• Given records:
- Opening Delimiter -
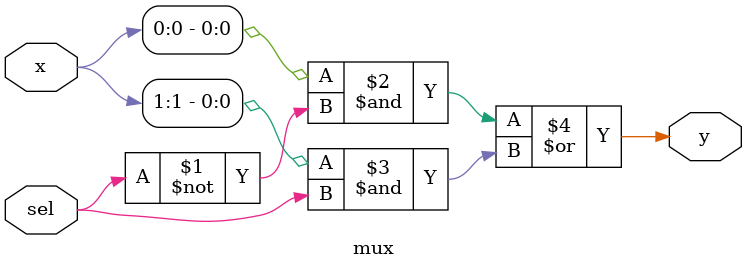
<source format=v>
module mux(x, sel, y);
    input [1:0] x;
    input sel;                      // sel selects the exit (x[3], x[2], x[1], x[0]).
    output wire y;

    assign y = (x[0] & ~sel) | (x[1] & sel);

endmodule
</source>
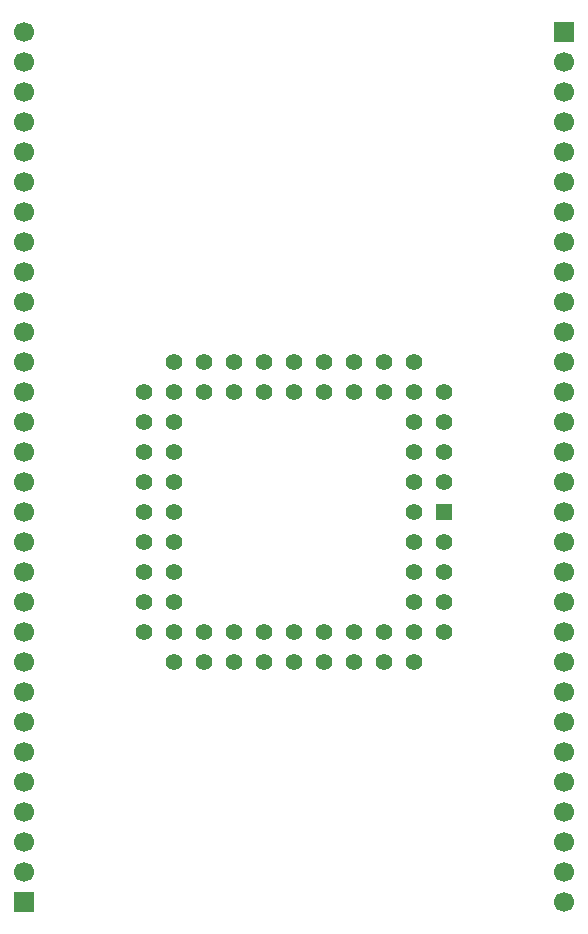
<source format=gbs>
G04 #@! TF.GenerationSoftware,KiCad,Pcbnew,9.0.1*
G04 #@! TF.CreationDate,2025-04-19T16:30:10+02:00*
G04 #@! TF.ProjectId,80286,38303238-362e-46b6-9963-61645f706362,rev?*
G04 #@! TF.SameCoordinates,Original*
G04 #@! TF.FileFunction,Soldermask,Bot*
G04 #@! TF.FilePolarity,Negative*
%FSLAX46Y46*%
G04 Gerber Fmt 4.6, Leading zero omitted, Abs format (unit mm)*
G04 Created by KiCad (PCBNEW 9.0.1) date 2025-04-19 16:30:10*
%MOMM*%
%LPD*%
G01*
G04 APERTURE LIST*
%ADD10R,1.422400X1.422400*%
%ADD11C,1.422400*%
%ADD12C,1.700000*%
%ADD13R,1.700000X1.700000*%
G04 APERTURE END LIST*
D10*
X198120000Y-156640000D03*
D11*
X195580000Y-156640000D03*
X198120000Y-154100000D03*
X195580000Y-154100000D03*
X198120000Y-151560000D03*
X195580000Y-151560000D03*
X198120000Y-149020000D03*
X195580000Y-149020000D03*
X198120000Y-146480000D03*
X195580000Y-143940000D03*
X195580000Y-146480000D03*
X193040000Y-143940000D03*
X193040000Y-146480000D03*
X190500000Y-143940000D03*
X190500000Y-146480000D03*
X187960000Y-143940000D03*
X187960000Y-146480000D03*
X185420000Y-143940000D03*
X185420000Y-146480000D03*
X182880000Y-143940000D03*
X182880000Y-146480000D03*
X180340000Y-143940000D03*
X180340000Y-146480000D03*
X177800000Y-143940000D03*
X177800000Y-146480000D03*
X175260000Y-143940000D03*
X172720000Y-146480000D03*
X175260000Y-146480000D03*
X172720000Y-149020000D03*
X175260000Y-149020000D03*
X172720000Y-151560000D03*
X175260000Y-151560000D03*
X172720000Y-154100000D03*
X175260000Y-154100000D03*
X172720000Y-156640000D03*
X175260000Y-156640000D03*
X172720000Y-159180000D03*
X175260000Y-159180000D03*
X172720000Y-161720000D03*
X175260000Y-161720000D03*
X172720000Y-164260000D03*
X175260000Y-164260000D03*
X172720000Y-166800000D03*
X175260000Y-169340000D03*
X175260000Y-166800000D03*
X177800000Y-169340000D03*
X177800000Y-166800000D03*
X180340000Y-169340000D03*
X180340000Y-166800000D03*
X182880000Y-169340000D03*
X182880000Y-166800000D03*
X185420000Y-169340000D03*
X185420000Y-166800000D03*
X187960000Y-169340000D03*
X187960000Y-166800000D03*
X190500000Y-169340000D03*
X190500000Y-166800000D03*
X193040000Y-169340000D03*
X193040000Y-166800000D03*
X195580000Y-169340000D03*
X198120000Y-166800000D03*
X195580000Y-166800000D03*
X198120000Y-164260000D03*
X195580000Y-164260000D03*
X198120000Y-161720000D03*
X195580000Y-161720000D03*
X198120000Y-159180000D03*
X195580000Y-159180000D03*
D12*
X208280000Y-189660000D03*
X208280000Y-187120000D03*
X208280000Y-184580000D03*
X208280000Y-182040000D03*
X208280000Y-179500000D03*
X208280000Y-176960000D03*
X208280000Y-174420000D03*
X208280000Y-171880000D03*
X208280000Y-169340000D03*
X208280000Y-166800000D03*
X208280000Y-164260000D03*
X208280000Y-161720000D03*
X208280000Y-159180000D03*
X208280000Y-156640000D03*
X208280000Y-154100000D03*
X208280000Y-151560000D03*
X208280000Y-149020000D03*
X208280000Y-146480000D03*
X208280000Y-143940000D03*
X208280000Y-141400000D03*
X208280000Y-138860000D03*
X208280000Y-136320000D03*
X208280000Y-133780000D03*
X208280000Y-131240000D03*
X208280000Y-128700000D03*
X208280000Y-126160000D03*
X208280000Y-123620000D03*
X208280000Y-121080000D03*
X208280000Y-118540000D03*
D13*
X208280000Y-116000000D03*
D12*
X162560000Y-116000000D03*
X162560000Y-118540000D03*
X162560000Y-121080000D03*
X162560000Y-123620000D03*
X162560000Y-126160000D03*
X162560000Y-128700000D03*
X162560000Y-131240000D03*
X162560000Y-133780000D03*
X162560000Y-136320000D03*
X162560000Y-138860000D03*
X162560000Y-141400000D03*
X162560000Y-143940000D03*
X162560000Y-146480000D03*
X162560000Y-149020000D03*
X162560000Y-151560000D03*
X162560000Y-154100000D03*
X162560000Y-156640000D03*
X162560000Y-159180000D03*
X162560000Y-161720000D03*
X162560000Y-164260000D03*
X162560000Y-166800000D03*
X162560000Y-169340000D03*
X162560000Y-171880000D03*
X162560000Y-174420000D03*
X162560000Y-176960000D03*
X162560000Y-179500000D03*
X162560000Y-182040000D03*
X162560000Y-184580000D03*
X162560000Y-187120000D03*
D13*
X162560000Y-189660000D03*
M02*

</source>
- Closing Delimiter -
• Problem description: Restate word for word each line of the data from the one with "X162560000Y-151560000D03*" to the last, keeping both ends.

• Result of this exercise:
X162560000Y-151560000D03*
X162560000Y-154100000D03*
X162560000Y-156640000D03*
X162560000Y-159180000D03*
X162560000Y-161720000D03*
X162560000Y-164260000D03*
X162560000Y-166800000D03*
X162560000Y-169340000D03*
X162560000Y-171880000D03*
X162560000Y-174420000D03*
X162560000Y-176960000D03*
X162560000Y-179500000D03*
X162560000Y-182040000D03*
X162560000Y-184580000D03*
X162560000Y-187120000D03*
D13*
X162560000Y-189660000D03*
M02*

</source>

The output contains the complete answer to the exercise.